Secretary of the Research and Analysis Wing
- In office 1 July 2023 – 30 June 2025
- Preceded by: Samant Goel
- Succeeded by: Parag Jain

Personal details
- Born: 14 January 1964 (age 62) Bhojpur, Bihar
- Alma mater: St. Stephen's College, Delhi Delhi University
- Profession: Retired IPS officer

= Ravi Sinha =

Indian intelligence officer (born 1964)

Ravi Sinha (born 14 January 1964) is a retired Indian bureaucrat, spymaster and an IPS officer of the 1988 batch who served as the Secretary of the Research and Analysis Wing (R&AW) of India.

== Early life and career ==
Sinha was born on 14 January 1964 in the city of Arrah, located in Bhojpur district in the state of Bihar. His father was a professor in Dhanbad and the family used to travel between the two towns regularly. The family relocated to the city permanently after his father retired. Sinha graduated from St. Stephen's College, Delhi. He joined the Indian Police Service (IPS) in the 1988 batch and was assigned to the Madhya Pradesh cadre. In 2000, he was reassigned to Chhattisgarh, the new state was split off from Madhya Pradesh. Sinha served as the Superintendent of Police of Durg and also at the state capital Raipur. He then chose to transfer to police intelligence, and was deputed to the Research & Analysis Wing (R&AW).
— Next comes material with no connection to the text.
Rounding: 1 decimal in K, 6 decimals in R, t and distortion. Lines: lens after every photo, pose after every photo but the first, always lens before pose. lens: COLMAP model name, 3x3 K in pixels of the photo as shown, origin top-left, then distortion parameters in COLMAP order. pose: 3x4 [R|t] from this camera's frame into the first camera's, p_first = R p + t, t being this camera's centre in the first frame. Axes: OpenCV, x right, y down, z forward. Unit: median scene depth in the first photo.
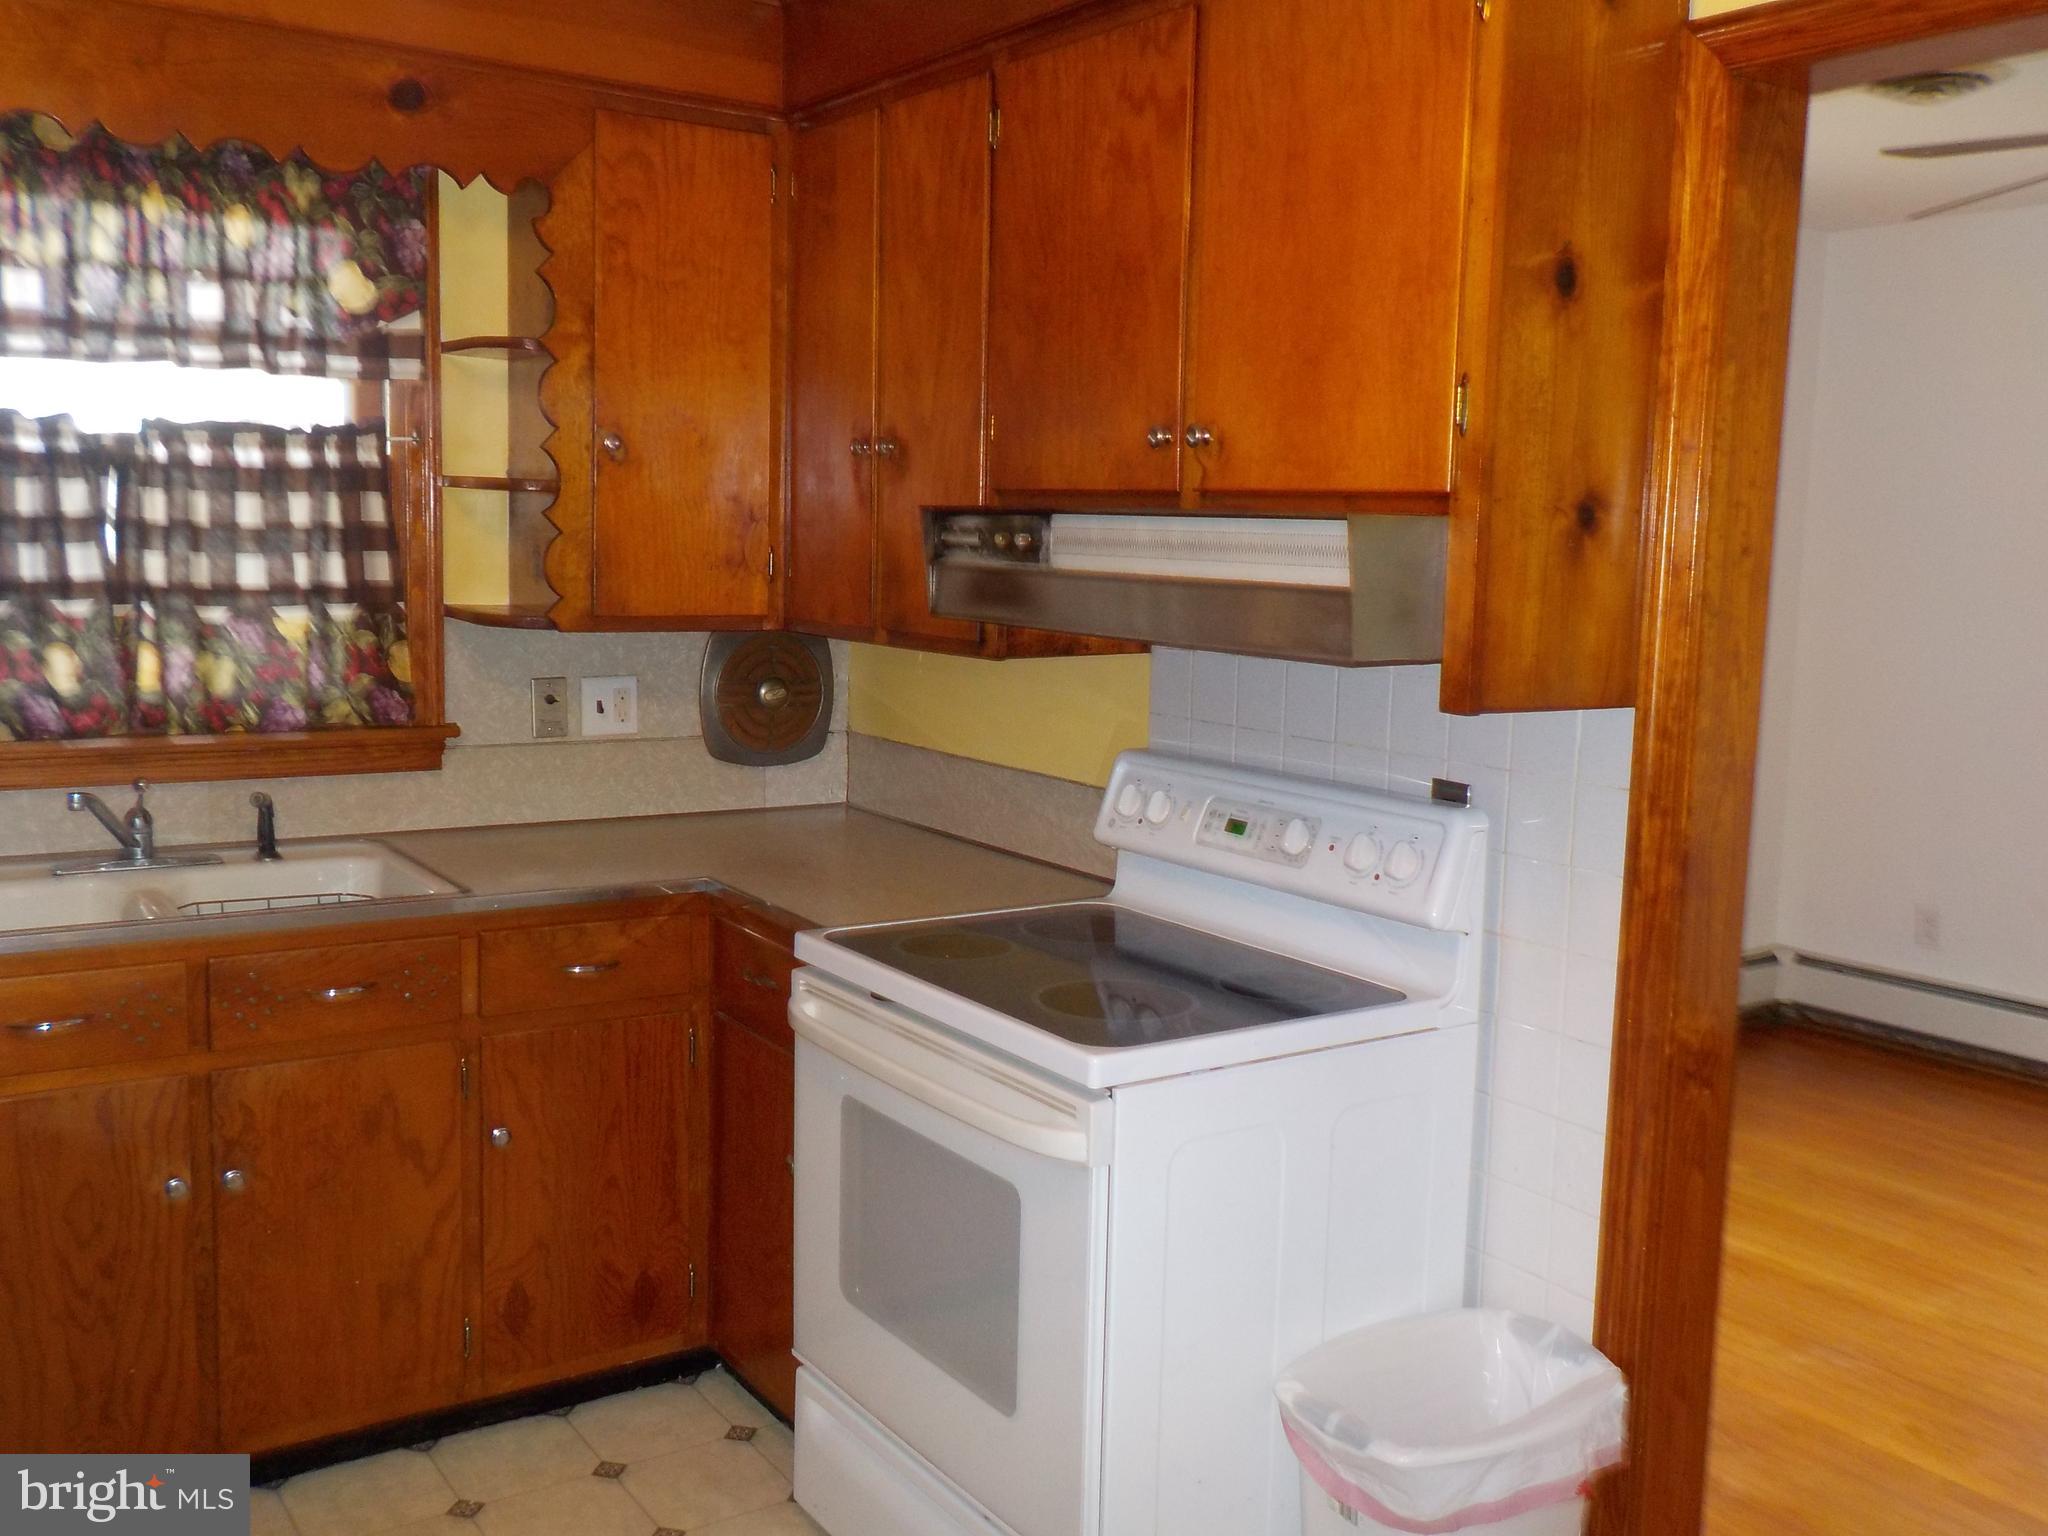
lens RADIAL K [[1860.1, 0, 1026.6], [0, 1860.1, 754.7], [0, 0, 1]] dist [-0.004934, -0.000016]
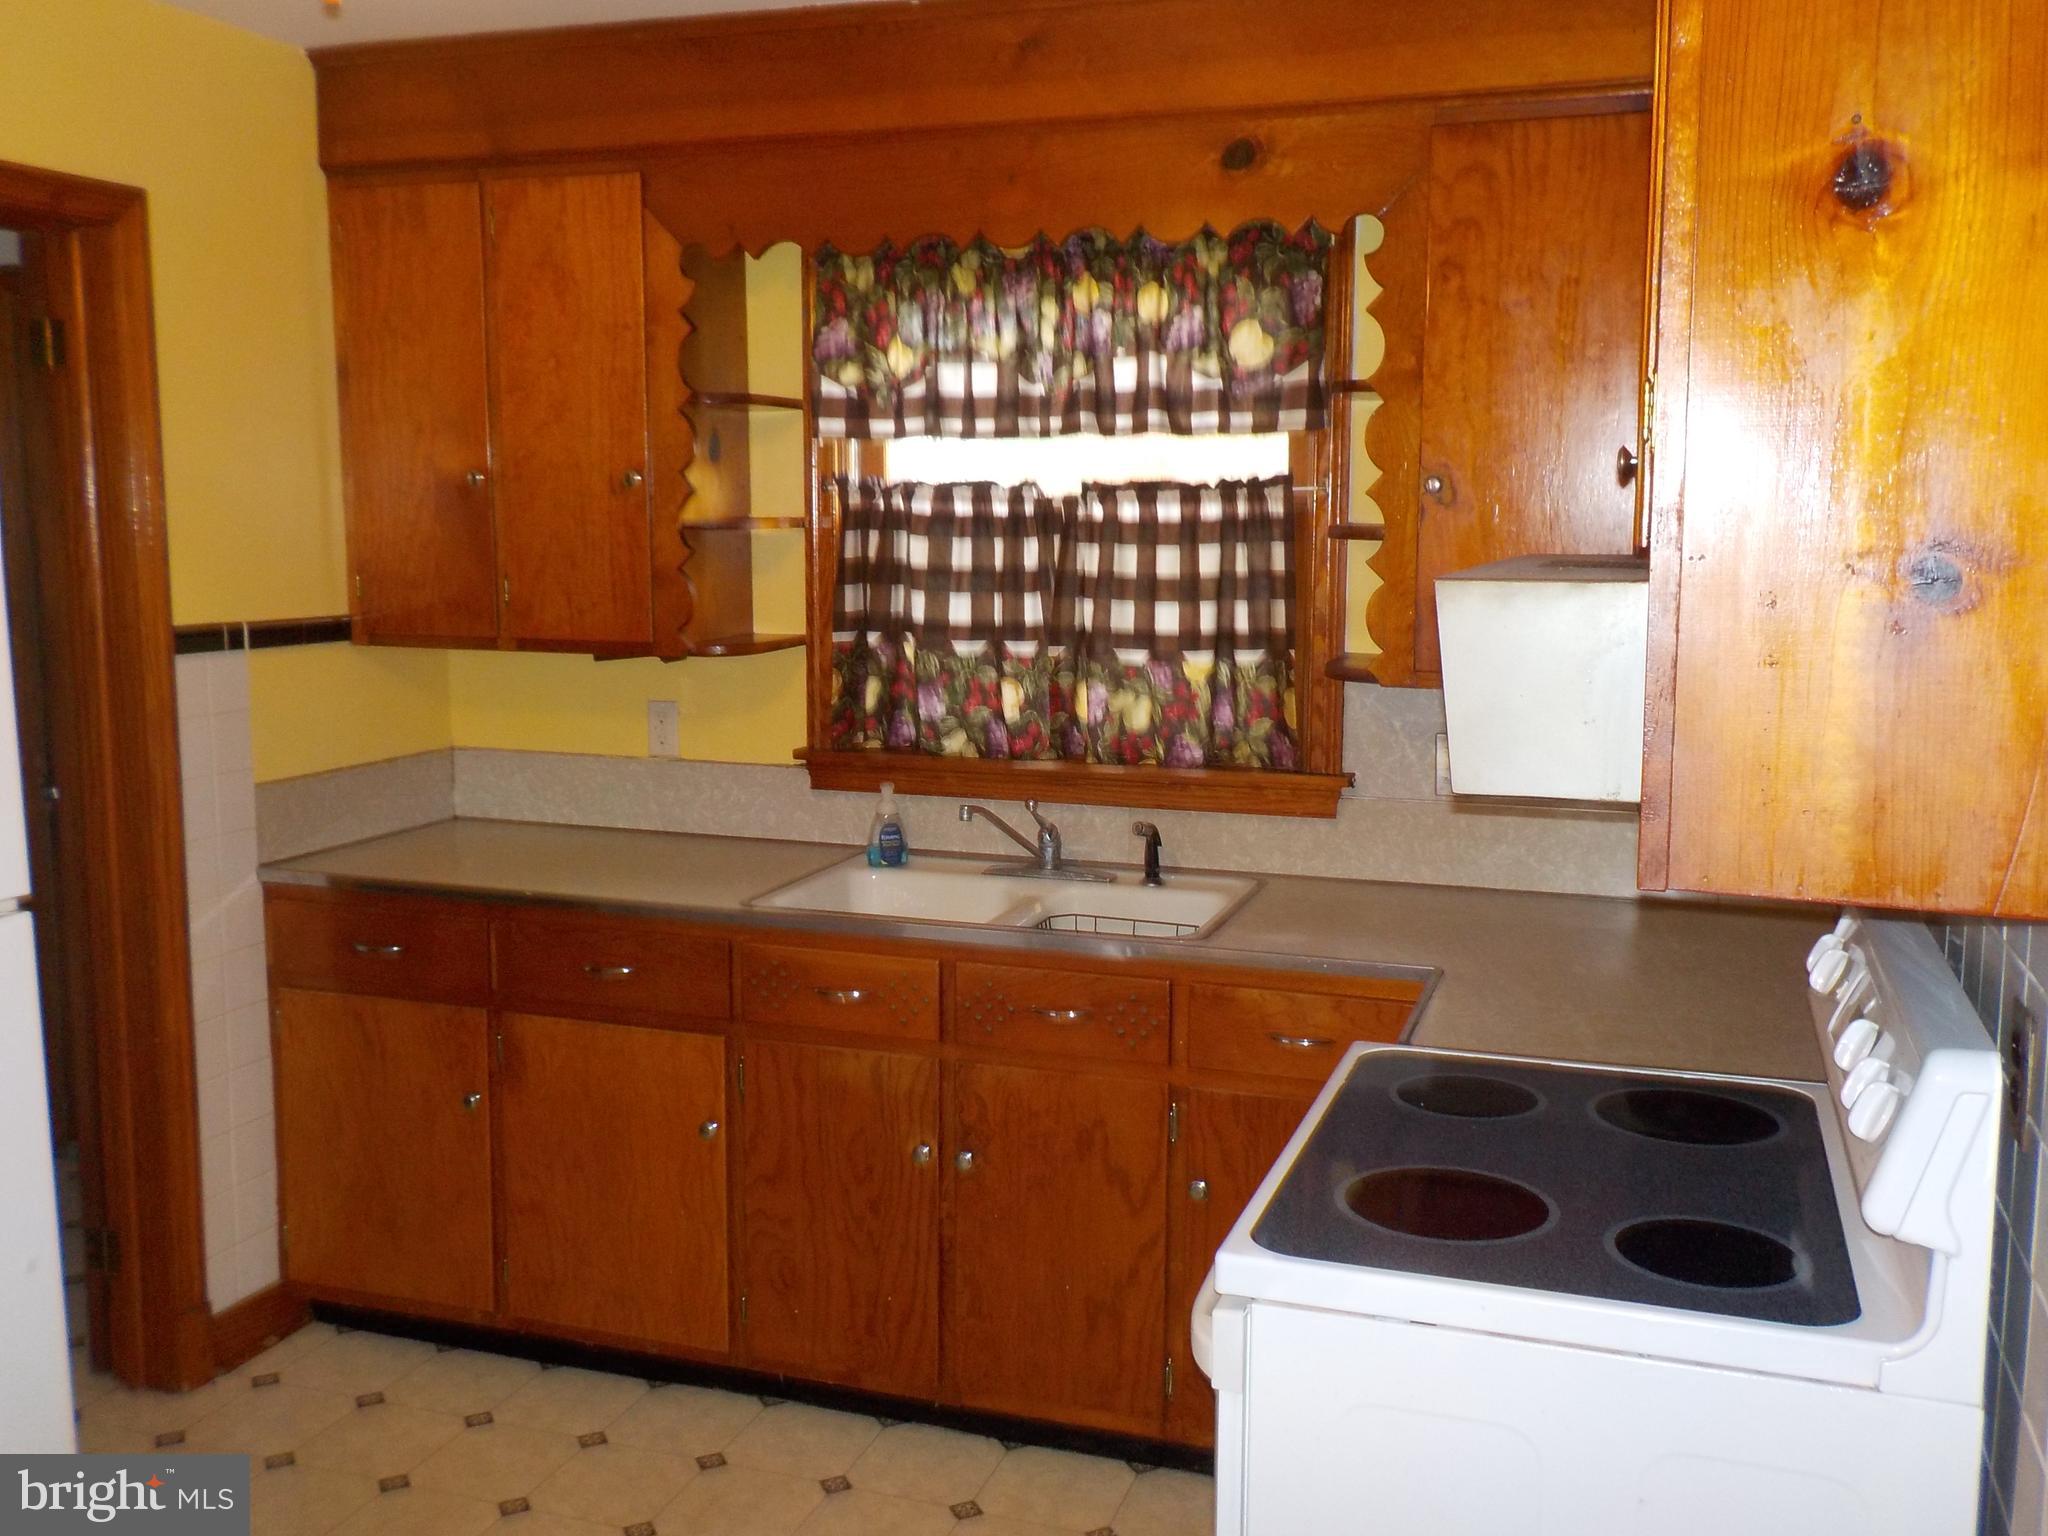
lens RADIAL K [[1860.1, 0, 1026.6], [0, 1860.1, 754.7], [0, 0, 1]] dist [-0.004934, -0.000016]
pose [[0.589694, 0.074523, -0.804181, 0.414416], [-0.081699, 0.996130, 0.032403, -0.048177], [0.803484, 0.046593, 0.593500, 0.297596]]
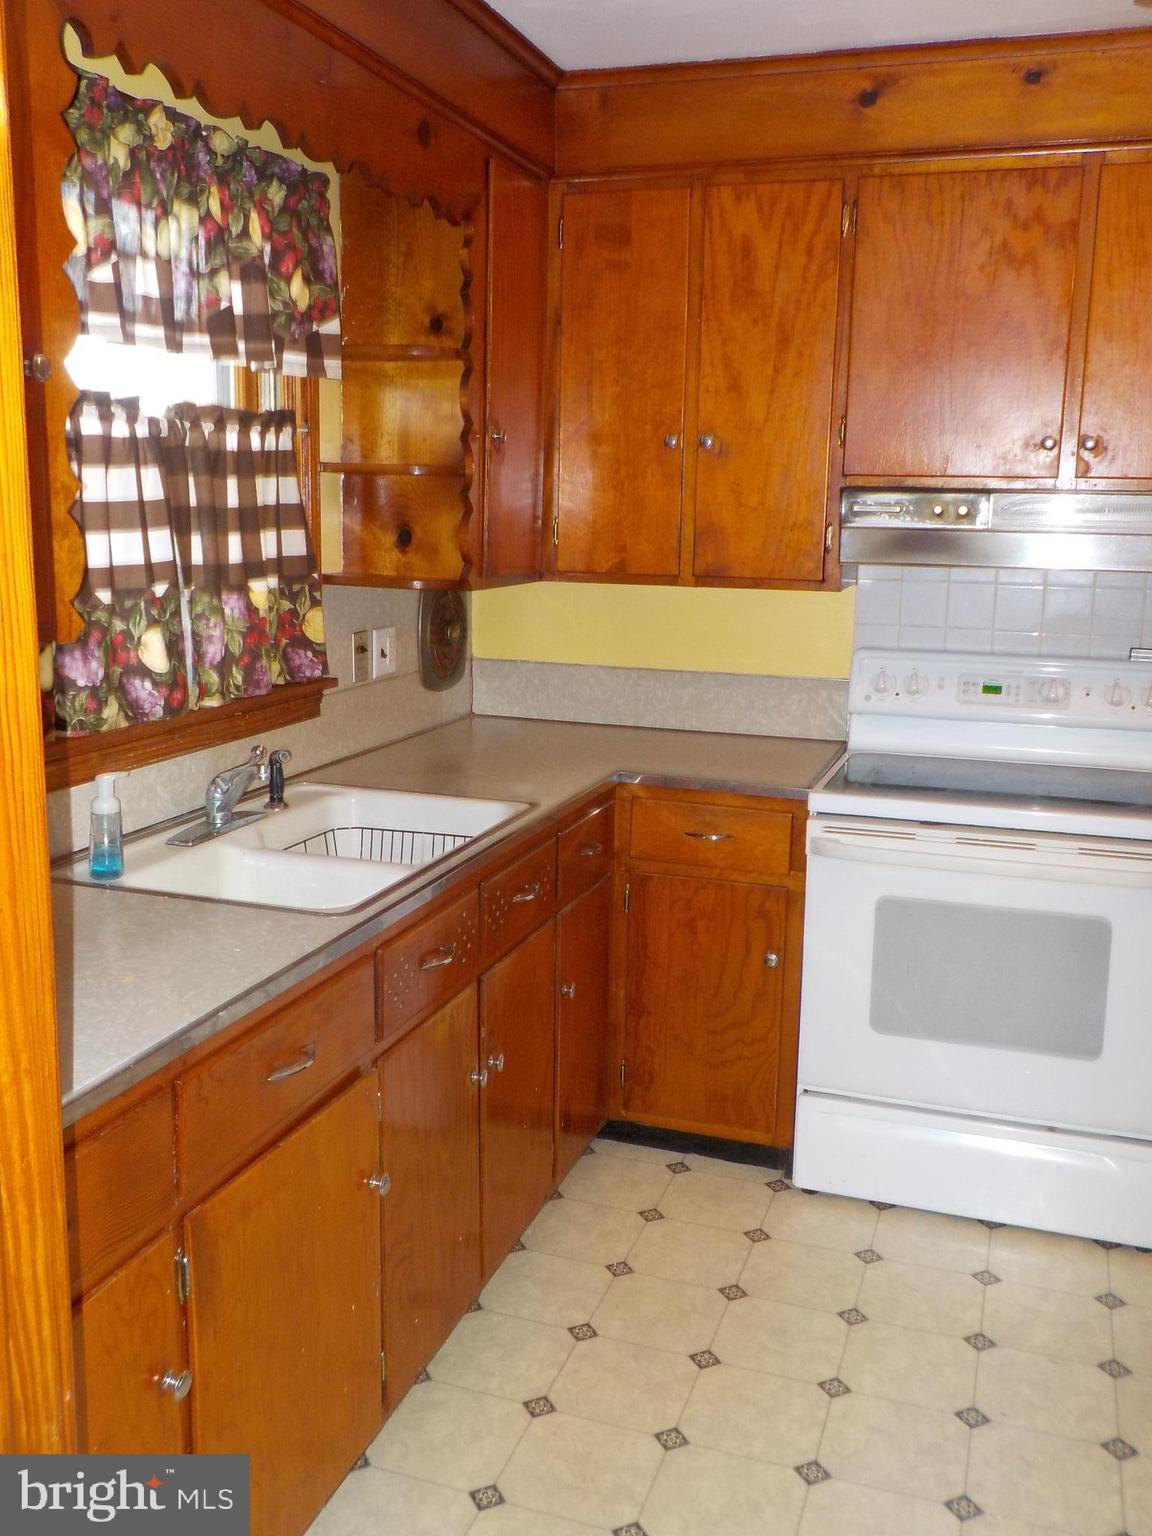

Sinha was promoted to the office of Secretary, R&AW on 1 July 2023. He was previously the chief of the R&AW operations wing for seven years. Sinha has significant experience in Kashmir, Northeast India and areas affected by the Naxalite insurgency. Sinha was set to retire in January 2024 but received an extension. According to a report by NDTV, Sinha has operated in Kashmir, Ladakh and Punjab, and also served as a consular general in Hong Kong for four years. Sinha is also said to have served in Bhutan, China and The Hague. He is considered an expert on Pakistan, Myanmar and the Khalistan movement

Sinha retired as Secretary, R&AW on 30 June 2025. His tenure saw the 2024 Bengaluru cafe bombing, and the emergence of The Resistance Front (TRF) in Kashmir as an arm of the Lashkar-e-Taiba. A report in The Sunday Guardian claimed Sinha tackled terrorism in mainland India and also reduced the TRF threat. The report also noted how 30 terrorists were killed in Pakistan from 2023 to 2025, overlapping with Singh's tenure. Many terrorists disappeared from public life and lambasted the Pakistani intelligence agency ISI (Inter-Services Intelligence) for not protecting them. The report also lauded Indian activities in South Asia and elsewhere during Sinha's time in office. After retiring from R&AW, Sinha was appointed a Special Secretary in the Cabinet Secretariat.

During the 2025 India–Pakistan conflict, led by Sinha, R&AW and the National Technical Research Organisation prepared a list of 21 militant bases in Pakistan. Out of these 25, nine high-priority bases were selected and bombed on 7 May.